Extract provided =
..............................

The C frontend syntax is the one that's going to ship and get used in
tens of thousands of software projects, and which we might still be
having to support 15 years later when the CPU architectures have all
changed. It's quite likely in that lifetime that other vendors will
try
to do a compatible implementation too if it sees adoption.

I recommend that, where practical, we use a syntax compatible with other implementations. For example, Intel's compiler implements some of these which I believe we'd like to have:

ivdep
loop_count
vector/novector
unroll/nounroll

http://software.intel.com/sites/products/documentation/doclib/iss/2013/compiler/cpp-lin/GUID-346BAAA5-CF2D-4A26-9194-CA840BFB34E5.htm

IBM's compiler also has a few of these (unroll, novector, etc.):

http://publib.boulder.ibm.com/infocenter/comphelp/v8v101/index.jsp?topic=%2Fcom.ibm.xlcpp8a.doc%2Fcompiler%2Fref%2Frupragen.htm

I think it is okay for clang to develop its own coherent syntax. If we take syntax from different compilers we get non-coherent syntax and users will probably still have to use macros because different compilers and compiler versions will support a different set of those directives (ivdep, simd, openmp, etc) with possibly a slightly different semantics, or requirements (for examples, Intel’s simd pragma requires the loop induction variable to be signed).

Renato is trying to add pragmas that control the vectorizer. For this, I think an intuitive syntax interface would be a "#pragma subject attribute(value), attribute(value), ..." structure.

#pragma vectorize enable/disable
for () {
  a[i] = ...
}

#pragma vectorize unroll(4)
for () {
  a[i] = ...
}

#pragma vectorize width(4)
for () {
  a[i] = …
}

#pragma vectorize safe(...)
for () {
  a[i] = …
}

http://llvm.org/bugs/show_bug.cgi?id=18086#c0 has some comments about what those attributes do.

So from my point of view the backend implementation, and even the AST
representation if there is any, is a secondary almost trivial issue
compared to specifying a new extension to the language. But that's my
take as a parser maintainer :slight_smile:

Incidentally I don't think there needs to be an AST representation as
such. This looks like it can be supported with a lookup map for
statements / expressions, and synthesized attributes for functions.

The list of commands you posted in the previous email is a good
starting
point, but I'd like to see real code samples of what you want to
work.

Can it annotate statements, declarations or both? Is it expected to
survive through template instantiations?

..............................

Structured pose outputs:
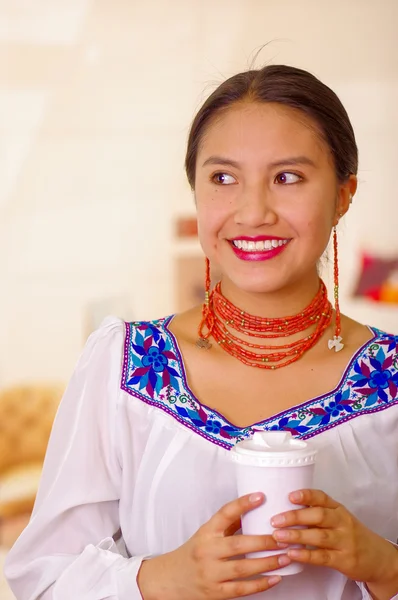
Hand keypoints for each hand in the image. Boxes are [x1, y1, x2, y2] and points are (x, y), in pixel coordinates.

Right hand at [138, 492, 288, 599]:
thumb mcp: (206, 533)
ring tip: (286, 556)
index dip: (242, 504)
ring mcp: (211, 573)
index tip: (261, 496)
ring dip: (268, 563)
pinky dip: (261, 584)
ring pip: (243, 568)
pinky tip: (276, 578)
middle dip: (264, 541)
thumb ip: (228, 524)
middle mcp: (207, 551)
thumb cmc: (193, 553)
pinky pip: (241, 589)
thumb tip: (254, 509)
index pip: (224, 513)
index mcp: (206, 532)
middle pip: (238, 544)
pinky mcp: (216, 593)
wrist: (170, 579)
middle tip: (284, 536)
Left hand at [271, 489, 397, 586]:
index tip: (290, 495)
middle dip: (295, 517)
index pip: (322, 497)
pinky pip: (323, 557)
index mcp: (338, 509)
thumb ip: (317, 512)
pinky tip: (292, 553)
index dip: (306, 495)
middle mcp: (342, 523)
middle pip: (318, 515)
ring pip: (318, 536)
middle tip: (275, 520)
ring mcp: (344, 541)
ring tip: (278, 537)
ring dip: (296, 536)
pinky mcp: (344, 560)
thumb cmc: (350, 534)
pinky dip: (306, 555)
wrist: (377, 557)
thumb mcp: (338, 518)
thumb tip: (285, 507)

..............................

Work request = In the discussion of loop pragma syntax above, which directives does the post name as ones Intel's compiler implements? List each one as the text gives it.

Answer space =
ivdep
loop_count
vector/novector
unroll/nounroll